Stocks, matières premières, travail, valeur, échanges
Jusqu’au 07 juin 2020
Jeu de Paume, 1 place de la Concorde, Jardin des Tuileries, Paris 8e
Le Jeu de Paume consacre ses deux espaces principaux d’exposition au thème de la saturation des images dans lequel notre monde baigne. Une réalité à la fois fascinante et affligeante !
Chaque jour, plus de trois milliards d’images sont partagées sur les réseaux sociaux. Walter Benjamin évoquait – il y a un siècle déjà ! – un « espace à cent pour cent tenu par l’image ».
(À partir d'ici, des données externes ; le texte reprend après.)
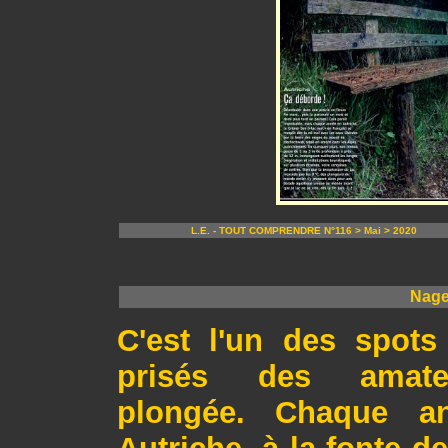
L.E. - TOUT COMPRENDRE N°116 > Mai > 2020
Nage
C'est l'un des spots
prisés des amat
plongée. Chaque a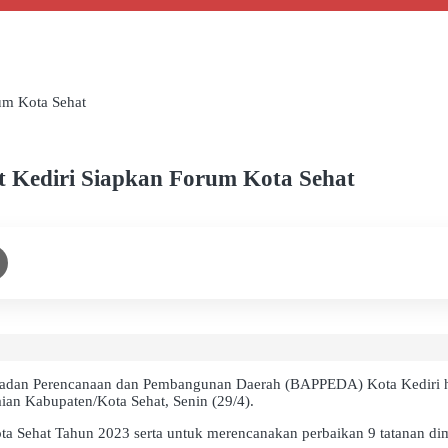
rum Kota Sehat
ot Kediri Siapkan Forum Kota Sehat
Badan Perencanaan dan Pembangunan Daerah (BAPPEDA) Kota Kediri har
laian Kabupaten/Kota Sehat, Senin (29/4).
ota Sehat Tahun 2023 serta untuk merencanakan perbaikan 9 tatanan dim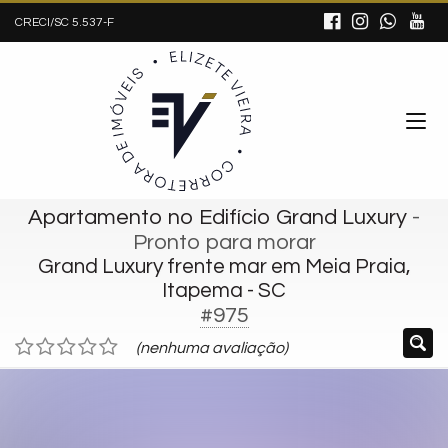
CRECI/SC 5.537-F
Apartamento no Edifício Grand Luxury
-
Pronto para morar
Grand Luxury frente mar em Meia Praia,
Itapema - SC
#975
(nenhuma avaliação)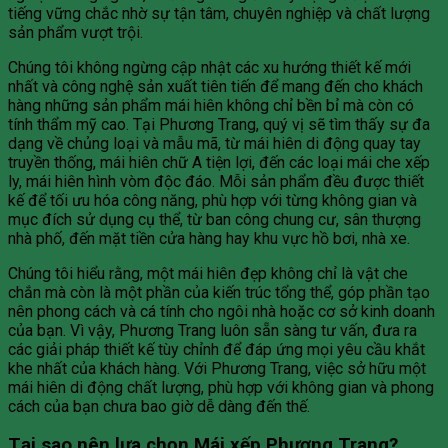
tiếng vững chắc nhờ sự tận tâm, chuyên nghiệp và chất lượng
sản phẩm vượt trội.
Chúng tôi không ngừng cập nhật các xu hướng thiết kế mới
nhất và công nghệ sản xuất tiên tiến để mang đến cho khách
hàng những sản phẩm mái hiên không chỉ bền bỉ mà còn có
tính thẩm mỹ cao. Tại Phương Trang, quý vị sẽ tìm thấy sự đa
dạng về chủng loại và mẫu mã, từ mái hiên di động quay tay
truyền thống, mái hiên chữ A tiện lợi, đến các loại mái che xếp
ly, mái hiên hình vòm độc đáo. Mỗi sản phẩm đều được thiết
kế để tối ưu hóa công năng, phù hợp với từng không gian và
mục đích sử dụng cụ thể, từ ban công chung cư, sân thượng
nhà phố, đến mặt tiền cửa hàng hay khu vực hồ bơi, nhà xe.
Chúng tôi hiểu rằng, một mái hiên đẹp không chỉ là vật che
chắn mà còn là một phần của kiến trúc tổng thể, góp phần tạo
nên phong cách và cá tính cho ngôi nhà hoặc cơ sở kinh doanh
của bạn. Vì vậy, Phương Trang luôn sẵn sàng tư vấn, đưa ra
các giải pháp thiết kế tùy chỉnh để đáp ứng mọi yêu cầu khắt
khe nhất của khách hàng. Với Phương Trang, việc sở hữu một
mái hiên di động chất lượng, phù hợp với không gian và phong
cách của bạn chưa bao giờ dễ dàng đến thế.
Tại sao nên lựa chọn Mái xếp Phương Trang?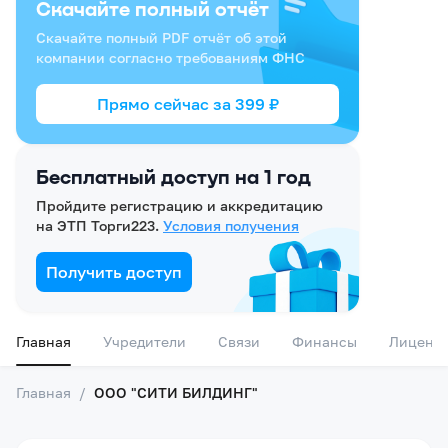
Скачайте полный отчёт
Скачайте полный PDF отчёт об этой
компании согласно требованиям ФНС
Прямо сейчас за
399
₽
Бесплатный доступ на 1 год
Пройдите регистрацию и аккредитацию
на ЭТП Торги223.
Условия получения
Получить доступ
Главная
Учредители
Связи
Финансы
Лиценз
Главная
/
ООО "СИТИ БИЛДИНГ"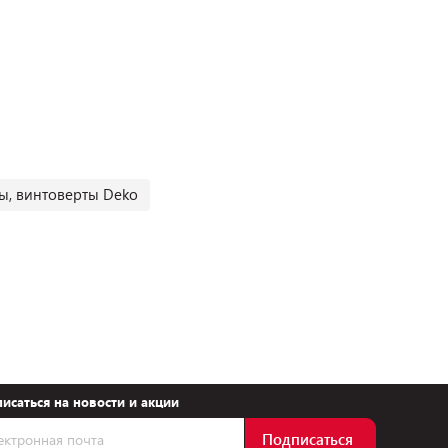
ы, винтоверты Deko
исаться на новости и акции
Подписаться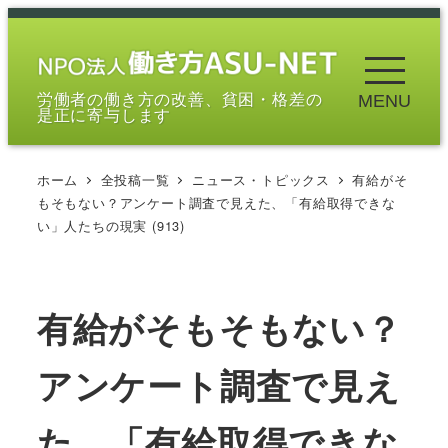
メ
イ
ン
労働者の働き方の改善、貧困・格差の
MENU
コ
是正に寄与します
ン
テ
ホーム
全投稿一覧
ニュース・トピックス
有給がそ
ン
もそもない？アンケート調査で見えた、「有給取得できな
ツ
い」人たちの現実 (913)
へ
移
動
有給がそもそもない？
アンケート調査で見え
た、「有給取得できな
Or ces images, il faut les stocker, les gérer, les transporter (fût-ce électroniquement). Leur poids et leur prix fluctuent autant que celui des matières premières brutes ; ce sont des valeurs économiques. On parle alors d' »iconomie », précise Marta Ponsa, une des trois commissaires de l’exposition.
Voici quelques-unes des oeuvres qui m’ont particulièrement marquées.
Le collage d’Evan Roth introduit le parcours. L’artiste a collecté les images stockées dans son cache web depuis la naissance de sa seconde fille (Since You Were Born, 2019/20). Photos de famille, logos, bannières publicitaires dressent un portrait à la fois intime et universel du XXIe siècle.
Ana Vitoria Mussi a créé un rideau de 20 000 négatifs dégoulinant du mur au sol, à partir de portraits de politiciens, célébrités et élite de la dictature militaire brésilienne entre 1978 à 1989. Plongeant dans l’anonymat ces VIP peu recommandables.
Andreas Gursky photographie des millions d’articles en attente d’être expédiés dans un entrepôt d’Amazon (Amazon, 2016). Vision d’un capharnaüm ordonné par des codes barres où les livres se mêlent aux objets en plastique. Et l’on se demande comment/qui (un bras robotique ? un humain ?) parvient à repérer le bon produit pour l’envoyer au commanditaire.
Martin Le Chevalier enregistre les voix de femmes à travers le monde dont le travail consiste à cliquer ou « liker » des sites (Clickworkers, 2017). Des récits qui dénoncent l’absurdité du monde de la Toile et l’inhumanité du travail de ces femmes de l’ombre.
Cette vidéo fait écho au Portrait en sainte Lucie (2019) de Lauren Huret qui représente des modératrices d’images philippines en martyrs du monde contemporain. Ces travailleuses payées trois francs six sous doivent en effet analyser en quelques secondes images et vidéos pour décider de leur suppression ou non. Pour la bonne conscience du monde occidental.
Une exposition dense avec des oeuvres qui interpellent par leur apport documentaire (plus qu’artistiquement parlant). Elles nous renvoient l’image peu flatteuse d’un monde bardé de technologies, dont nous sommes devenus complètement dépendants.